The funny and confusing thing is that I don’t feel anxious or distressed about anything in particular. “There’s nothing going on!” I am tempted to protest. Consciously, that is true. But… under the surface… I take out a piece of paper and in ten minutes make a list of twelve inciting factors. Why does one workplace need to throw FOUR different parties within the span of two weeks?! The Christmas shopping isn’t finished, the Christmas cards are mostly unwritten, and I am flying home again on the 19th. I’m considering undertaking a new volunteer activity. My imagination is beginning to stir with ideas of foreign travel for the first time in years, which is both exciting and uncomfortable, exhilarating and threatening. There are uncertainties at work and in life that I can’t control. The future is unknown. I can’t pretend it doesn’t bother me. Clearly, it bothers me. I try to make the uncertain certain. I tighten up my control. I channel those thoughts and energies into food and weight, without being any the wiser to what is happening just below the surface of my awareness. It’s unsettling and fascinating at the same time. I marvel at my mind’s capacity for manipulation. What a survival skill!
Last year, it was all about the food. It was about gutting it out against all obstacles. I was practicing distress tolerance daily. It was a minute-by-minute guerrilla war against my binge eating disorder. It took all of my supports, all of my resources, all of my new, tentative, abecedarian coping mechanisms to survive.

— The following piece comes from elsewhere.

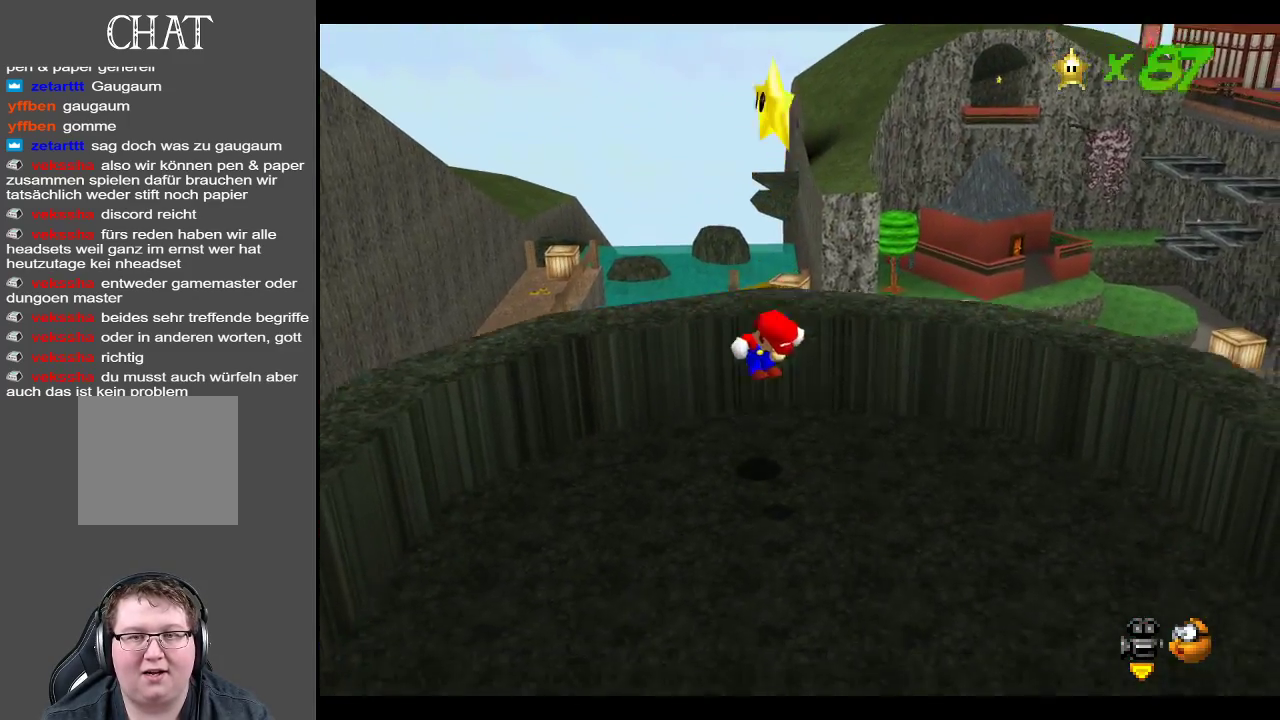
{"buttons": [], "left_stick": "center", "right_stick": "center", "events": []}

Without the white-knuckling, I am becoming aware of what lies beneath, behind, beyond my fixation on food, weight, body image, and control of all of the above. On Monday, I find myself at dinner with Brita. The Christmas lights on the storefronts set my eyes and heart aflutter. The brightly decorated windows glow with the spirit of the season. I am bursting with warmth and gladness at the sight of my friend. Two weeks is too long! There is too much news to share between us! The restaurant is quiet and dim and as we slide into our booth, and the room seems to wrap around us like a soft blanket. There are only a few other patrons, and the waitress is all ours. The analyses, the ruminations, the compulsions about what I am eating melt away. I don’t even care that th(e roasted vegetables I order turn out to be half potatoes. I tell myself that potatoes are nutritious in their own way, and eating extra starch on this one occasion will not do me any consequential ill. When our desserts are served, I slowly nibble away at the entire slice of chocolate cheesecake. I’m way too full, and I know that I ate right through my satiety cues, but it’s OK, because it isn’t about the food at all. It’s about being with Brita tonight, in this place, in this moment in time. Even after we part ways, I am not shaming myself or berating myself, I’m not assessing how I need to act differently the next time. I just assume that I will do better, and I continue to relish the dancing embers in my chest where the cavern of echoes reverberated just a short time ago. I sleep as if in a cocoon of clouds and don’t wake until the next morning. When I do, I smile and think, “It isn’t about the food at all.”